Hace poco visité una organización que lucha contra la violencia en Barcelona, la Plataforma Unitaria contra las Violencias de Género. Una de sus integrantes me comentó que -como parte de su estrategia de sensibilización pública- todos los meses convocan a una actividad en una de las plazas de la ciudad para llamar la atención sobre el horror de los femicidios. La actividad se hace todos los meses en que se registra al menos una víctima y se lamentaba mi anfitriona porque no hubo un solo mes en que no debieran llevar adelante esa campaña. En España, con una población similar a la de Argentina, hay una víctima de femicidio por mes. En nuestro país, de manera sostenida desde que tenemos registros, el número de víctimas es una cada 30 horas.
En estos últimos años, desde que el activismo de las mujeres y los feminismos puso este tema en la conversación pública, las respuestas institucionales se han expandido, jerarquizado y profundizado. Pero si le preguntamos a una mujer que está atravesando una situación de violencia sobre su experiencia frente a la búsqueda de ayuda, muchas veces su respuesta será que la complejidad que adquieren los trámites, la burocracia de la asistencia estatal y el impacto de los laberintos de la justicia la dejan más perpleja de lo que estaba al iniciar ese proceso.

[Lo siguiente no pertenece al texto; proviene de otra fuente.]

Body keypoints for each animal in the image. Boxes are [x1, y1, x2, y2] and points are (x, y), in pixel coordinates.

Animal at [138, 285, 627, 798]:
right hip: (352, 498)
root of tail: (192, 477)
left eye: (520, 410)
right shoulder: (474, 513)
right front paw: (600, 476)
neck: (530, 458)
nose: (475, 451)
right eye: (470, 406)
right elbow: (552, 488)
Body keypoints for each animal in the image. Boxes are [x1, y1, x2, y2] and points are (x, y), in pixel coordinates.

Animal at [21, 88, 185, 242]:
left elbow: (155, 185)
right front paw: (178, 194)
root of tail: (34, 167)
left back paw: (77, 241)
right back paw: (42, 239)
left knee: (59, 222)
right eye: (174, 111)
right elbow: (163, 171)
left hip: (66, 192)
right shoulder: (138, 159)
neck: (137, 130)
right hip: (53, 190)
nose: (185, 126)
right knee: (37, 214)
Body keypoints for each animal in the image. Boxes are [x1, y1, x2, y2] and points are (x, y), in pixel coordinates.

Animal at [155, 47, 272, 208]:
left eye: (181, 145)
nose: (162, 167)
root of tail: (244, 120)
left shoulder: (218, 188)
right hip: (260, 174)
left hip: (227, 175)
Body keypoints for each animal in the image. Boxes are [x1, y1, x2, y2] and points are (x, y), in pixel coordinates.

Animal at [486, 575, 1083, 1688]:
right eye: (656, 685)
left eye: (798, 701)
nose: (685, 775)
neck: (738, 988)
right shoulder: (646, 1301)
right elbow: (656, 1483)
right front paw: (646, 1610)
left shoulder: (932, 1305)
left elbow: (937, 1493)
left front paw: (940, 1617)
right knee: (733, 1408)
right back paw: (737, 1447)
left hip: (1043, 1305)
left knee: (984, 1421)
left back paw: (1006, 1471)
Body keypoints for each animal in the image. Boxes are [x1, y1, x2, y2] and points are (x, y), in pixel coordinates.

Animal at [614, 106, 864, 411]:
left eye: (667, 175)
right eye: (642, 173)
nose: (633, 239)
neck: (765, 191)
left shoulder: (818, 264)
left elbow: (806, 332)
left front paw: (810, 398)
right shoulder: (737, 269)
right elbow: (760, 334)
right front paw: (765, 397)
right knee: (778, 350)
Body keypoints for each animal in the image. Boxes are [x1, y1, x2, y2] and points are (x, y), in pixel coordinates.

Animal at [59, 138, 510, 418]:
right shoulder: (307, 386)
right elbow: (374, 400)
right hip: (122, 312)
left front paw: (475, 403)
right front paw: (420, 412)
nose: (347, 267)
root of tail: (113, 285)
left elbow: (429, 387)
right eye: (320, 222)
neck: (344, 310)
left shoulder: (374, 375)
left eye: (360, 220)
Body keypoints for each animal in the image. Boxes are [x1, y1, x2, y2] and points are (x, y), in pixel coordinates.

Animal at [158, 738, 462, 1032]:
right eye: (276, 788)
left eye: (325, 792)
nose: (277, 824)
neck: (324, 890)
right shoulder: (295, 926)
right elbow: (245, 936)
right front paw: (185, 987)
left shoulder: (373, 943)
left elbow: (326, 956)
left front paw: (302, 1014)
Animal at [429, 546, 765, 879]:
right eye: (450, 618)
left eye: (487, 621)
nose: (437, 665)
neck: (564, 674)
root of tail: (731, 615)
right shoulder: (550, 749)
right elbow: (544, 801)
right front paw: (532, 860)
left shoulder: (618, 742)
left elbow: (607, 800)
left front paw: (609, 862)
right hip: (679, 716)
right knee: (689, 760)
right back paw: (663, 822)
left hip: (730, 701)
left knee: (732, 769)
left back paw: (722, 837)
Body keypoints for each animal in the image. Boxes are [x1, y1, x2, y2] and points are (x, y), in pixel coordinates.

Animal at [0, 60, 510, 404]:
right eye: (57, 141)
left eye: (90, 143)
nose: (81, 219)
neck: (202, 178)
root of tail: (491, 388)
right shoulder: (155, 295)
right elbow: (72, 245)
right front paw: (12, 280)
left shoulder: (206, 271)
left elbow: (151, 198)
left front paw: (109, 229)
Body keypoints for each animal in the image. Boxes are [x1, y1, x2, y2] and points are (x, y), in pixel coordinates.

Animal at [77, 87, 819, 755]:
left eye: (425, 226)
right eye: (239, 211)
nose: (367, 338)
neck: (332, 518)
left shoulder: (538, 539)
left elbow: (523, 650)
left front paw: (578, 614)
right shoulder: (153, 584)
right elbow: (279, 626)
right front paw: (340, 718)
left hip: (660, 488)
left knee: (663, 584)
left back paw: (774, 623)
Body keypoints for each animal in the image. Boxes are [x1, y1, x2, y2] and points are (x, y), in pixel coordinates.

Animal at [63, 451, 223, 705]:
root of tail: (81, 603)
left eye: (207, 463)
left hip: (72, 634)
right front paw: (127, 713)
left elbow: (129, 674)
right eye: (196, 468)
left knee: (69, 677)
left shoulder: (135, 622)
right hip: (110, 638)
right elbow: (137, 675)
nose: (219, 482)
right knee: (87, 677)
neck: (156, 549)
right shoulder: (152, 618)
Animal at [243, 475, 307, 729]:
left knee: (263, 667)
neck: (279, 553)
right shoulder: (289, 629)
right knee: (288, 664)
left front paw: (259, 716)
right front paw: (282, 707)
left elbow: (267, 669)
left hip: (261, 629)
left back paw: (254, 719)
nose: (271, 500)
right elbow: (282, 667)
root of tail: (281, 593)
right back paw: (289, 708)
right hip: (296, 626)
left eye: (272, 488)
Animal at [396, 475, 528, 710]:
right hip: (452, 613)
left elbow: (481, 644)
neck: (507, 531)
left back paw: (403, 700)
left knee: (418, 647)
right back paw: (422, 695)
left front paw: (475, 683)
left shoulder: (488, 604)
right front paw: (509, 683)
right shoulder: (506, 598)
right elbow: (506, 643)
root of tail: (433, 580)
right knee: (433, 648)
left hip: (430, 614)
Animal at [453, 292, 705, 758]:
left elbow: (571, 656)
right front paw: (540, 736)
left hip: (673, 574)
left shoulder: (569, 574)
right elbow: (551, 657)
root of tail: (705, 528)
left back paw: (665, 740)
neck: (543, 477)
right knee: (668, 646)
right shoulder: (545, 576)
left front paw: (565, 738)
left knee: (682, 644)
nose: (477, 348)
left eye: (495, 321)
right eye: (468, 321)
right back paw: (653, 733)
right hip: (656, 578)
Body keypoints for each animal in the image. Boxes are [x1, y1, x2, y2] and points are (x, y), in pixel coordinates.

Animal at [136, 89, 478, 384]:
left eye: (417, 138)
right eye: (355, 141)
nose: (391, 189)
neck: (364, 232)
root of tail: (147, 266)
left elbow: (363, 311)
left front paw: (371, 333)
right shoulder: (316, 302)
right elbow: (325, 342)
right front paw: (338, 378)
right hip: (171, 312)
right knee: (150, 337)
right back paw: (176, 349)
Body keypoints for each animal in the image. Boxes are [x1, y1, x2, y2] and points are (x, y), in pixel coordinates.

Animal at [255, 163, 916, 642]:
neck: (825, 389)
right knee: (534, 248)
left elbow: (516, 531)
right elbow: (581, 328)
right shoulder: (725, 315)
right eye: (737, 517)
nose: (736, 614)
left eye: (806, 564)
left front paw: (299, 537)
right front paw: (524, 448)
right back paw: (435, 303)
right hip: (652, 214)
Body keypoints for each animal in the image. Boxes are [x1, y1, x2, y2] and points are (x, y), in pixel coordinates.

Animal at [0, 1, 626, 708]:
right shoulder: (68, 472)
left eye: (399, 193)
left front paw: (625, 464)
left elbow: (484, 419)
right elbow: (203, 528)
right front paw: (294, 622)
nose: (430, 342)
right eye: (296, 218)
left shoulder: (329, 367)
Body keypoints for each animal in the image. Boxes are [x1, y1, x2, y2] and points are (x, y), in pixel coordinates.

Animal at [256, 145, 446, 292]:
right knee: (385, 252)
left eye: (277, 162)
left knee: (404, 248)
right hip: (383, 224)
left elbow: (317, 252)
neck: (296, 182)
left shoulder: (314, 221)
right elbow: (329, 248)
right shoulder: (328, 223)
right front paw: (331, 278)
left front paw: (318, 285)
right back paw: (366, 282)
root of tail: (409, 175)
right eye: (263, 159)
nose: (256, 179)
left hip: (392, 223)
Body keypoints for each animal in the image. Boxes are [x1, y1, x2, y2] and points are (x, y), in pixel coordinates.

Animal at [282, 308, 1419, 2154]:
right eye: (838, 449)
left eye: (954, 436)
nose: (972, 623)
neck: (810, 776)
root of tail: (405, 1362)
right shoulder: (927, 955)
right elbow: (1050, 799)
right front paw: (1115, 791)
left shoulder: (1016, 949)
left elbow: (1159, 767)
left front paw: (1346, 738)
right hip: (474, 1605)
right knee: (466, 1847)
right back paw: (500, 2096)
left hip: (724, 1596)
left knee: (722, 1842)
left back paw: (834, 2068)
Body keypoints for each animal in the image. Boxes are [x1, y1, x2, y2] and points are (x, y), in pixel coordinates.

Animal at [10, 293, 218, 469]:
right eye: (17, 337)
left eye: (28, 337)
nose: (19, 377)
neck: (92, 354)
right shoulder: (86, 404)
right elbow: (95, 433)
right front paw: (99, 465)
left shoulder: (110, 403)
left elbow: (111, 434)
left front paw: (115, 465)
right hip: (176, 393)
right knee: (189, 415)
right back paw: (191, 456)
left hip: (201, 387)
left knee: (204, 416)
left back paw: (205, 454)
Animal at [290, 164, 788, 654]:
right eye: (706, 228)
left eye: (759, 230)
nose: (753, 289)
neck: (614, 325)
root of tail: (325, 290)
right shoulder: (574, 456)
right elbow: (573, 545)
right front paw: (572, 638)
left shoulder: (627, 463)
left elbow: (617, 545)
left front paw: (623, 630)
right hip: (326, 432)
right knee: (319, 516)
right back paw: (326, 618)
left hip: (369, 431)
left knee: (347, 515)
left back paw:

En tiempos de campañas electorales, cuando los temas de agenda pública parecen enfocarse en otras urgencias y angustias (que las hay), es momento de pensar cómo seguimos. Si las políticas no han logrado todavía prevenir los femicidios ni han logrado desplegar todo su potencial en la protección de las mujeres, ¿será que hay que cambiar el rumbo? ¿Será que las instituciones que se crearon en el Estado nacional y los estados provinciales no son útiles?
Muy por el contrario. Seguramente necesitan mejorar en su eficiencia pero esto requiere una institucionalidad más coordinada, con más profesionalismo, más recursos técnicos y presupuestarios, pero no menos políticas.
Eliminar la violencia de género requiere cambiar la cultura de una sociedad que todavía ignora las marcas de las violencias invisibles: la humillación, el descrédito de la palabra, la vulnerabilidad económica, la dependencia afectiva, la sobrecarga de las tareas de cuidado y su impacto en las posibilidades de lograr la autonomía económica, el hecho de insertarse en ocupaciones peor remuneradas, informales y sin acceso a la protección social. En síntesis, una sociedad que reserva para las mujeres un papel de subordinación, fragilidad y dependencia. Identificadas en esos roles, las niñas y jóvenes comienzan a construir sus vínculos a partir de un papel que pareciera serles otorgado socialmente. Si queremos mujeres plenas, capaces de dirigir sus vidas con autonomía y libertad, necesitamos transmitir este mensaje desde todas las formas posibles: la educación temprana, los medios de comunicación, las publicidades, la literatura, la cinematografía, la política.
De cara al año electoral, un buen ejercicio sería que candidatas y candidatos planteen públicamente cuál es la relevancia que tiene la igualdad de género en el marco de un plan de desarrollo sostenible para el país, que no puede construirse sobre una sociedad que no se plantee como objetivo primordial la erradicación de la violencia de género.
Fuente: Natalia Gherardi, abogada feminista y docente argentina, Directora Ejecutiva del Equipo Latinoamericano de Justicia y Género (ELA).